ラポールとは

皆さんはラポールという言葉を聞いたことありますか?

営業や、ビジネスシーンにおいて、よく使われることがある言葉なのですが、営業やビジネスシーン以外にも、

普段のコミュニケーションにおいてとても役にたつ知識です。

今回はそのラポールについて解説していきます。

 

【ラポールとは】

ラポール(rapport)はフランス語が語源の言葉で、「調和した関係」「心が通い合う関係」という意味を持っています。

心理学の世界で使われている言葉で、カウンセリングで対話を重ねる中でクライエントとカウンセラーの間に生まれる、リラックスした関係や信頼関係を指しています。クライエントはカウンセラーとの間にラポールが形成されなければ、心の中の悩みを吐き出すことはできません。

簡単にいうと、あなたがある人と打ち解けた状態にいる時、相手のことを信頼している時、一緒にいて楽しいと思う時、これらの状態にある時2人の間にはラポールが形成されているということです。もちろん、相手の方もあなたと同じように感じている必要があります。

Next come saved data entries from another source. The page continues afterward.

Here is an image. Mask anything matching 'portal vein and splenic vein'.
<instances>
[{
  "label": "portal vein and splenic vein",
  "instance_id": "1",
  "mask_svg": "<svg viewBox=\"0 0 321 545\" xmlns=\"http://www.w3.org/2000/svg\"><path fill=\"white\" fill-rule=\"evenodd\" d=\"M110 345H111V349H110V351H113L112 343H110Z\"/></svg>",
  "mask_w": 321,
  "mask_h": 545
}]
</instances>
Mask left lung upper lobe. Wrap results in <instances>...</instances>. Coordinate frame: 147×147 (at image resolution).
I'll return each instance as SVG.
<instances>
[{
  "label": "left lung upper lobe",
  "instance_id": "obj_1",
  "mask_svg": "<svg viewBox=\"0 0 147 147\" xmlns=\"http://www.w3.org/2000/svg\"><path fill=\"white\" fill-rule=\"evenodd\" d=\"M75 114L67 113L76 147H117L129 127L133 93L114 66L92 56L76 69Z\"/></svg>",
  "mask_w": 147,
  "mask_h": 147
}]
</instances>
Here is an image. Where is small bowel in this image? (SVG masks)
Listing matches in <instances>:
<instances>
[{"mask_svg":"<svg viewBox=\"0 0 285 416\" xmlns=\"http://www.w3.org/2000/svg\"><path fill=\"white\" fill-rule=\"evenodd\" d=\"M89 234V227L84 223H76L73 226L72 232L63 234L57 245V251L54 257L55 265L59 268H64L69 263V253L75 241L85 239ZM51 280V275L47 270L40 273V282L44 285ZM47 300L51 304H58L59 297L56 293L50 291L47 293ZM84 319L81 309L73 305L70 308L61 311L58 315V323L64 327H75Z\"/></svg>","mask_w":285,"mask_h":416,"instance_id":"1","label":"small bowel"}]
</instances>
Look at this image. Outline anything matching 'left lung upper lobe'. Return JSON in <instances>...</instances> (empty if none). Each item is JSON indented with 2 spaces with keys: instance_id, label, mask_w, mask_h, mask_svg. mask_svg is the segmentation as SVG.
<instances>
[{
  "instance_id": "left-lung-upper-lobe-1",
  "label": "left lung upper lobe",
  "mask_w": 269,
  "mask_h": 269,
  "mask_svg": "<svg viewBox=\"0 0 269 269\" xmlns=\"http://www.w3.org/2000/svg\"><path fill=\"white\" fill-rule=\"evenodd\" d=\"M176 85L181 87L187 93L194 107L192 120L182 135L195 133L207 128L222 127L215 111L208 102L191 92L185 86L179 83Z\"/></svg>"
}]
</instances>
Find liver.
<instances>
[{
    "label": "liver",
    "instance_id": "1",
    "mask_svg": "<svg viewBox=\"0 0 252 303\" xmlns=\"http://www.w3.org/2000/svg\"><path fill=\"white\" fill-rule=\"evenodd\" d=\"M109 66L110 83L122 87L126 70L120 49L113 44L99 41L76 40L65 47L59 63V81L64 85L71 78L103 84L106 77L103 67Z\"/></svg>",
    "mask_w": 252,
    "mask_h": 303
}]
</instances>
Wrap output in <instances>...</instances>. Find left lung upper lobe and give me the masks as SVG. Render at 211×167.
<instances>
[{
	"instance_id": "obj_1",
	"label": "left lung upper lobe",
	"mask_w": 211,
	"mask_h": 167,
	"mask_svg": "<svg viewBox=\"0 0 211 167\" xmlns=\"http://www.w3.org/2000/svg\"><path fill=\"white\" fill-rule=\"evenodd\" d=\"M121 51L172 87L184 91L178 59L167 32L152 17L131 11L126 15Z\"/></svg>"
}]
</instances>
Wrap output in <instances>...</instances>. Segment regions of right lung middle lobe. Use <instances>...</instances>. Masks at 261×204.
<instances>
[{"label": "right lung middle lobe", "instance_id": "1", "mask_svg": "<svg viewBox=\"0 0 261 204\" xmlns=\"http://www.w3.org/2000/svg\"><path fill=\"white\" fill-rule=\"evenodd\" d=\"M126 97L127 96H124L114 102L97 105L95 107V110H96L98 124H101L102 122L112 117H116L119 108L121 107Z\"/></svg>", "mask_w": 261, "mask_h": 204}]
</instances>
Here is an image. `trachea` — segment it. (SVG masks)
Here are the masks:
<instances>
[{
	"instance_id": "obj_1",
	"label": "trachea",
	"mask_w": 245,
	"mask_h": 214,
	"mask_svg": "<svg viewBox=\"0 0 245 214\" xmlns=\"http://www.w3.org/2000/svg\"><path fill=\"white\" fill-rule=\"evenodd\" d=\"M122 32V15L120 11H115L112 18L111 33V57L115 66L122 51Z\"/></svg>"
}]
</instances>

ラポールが築けているということは良好な関係にあるということになります。仕事、プライベートどちらの場合でも、人とストレスなく過ごしたいと思うのなら、ラポールを築くことがとても大切になってきます。

 

【なぜラポールが必要なのか】

ラポールの語源の1つに、フランス語のラポートという言葉があります。

これは「架け橋」を意味する言葉ですが、この架け橋ができていないと、物流や人の移動に支障がでるように、相手との間にこのラポールができていないと、あなたのアイデアや提案、また想いがあっても相手には伝わりません。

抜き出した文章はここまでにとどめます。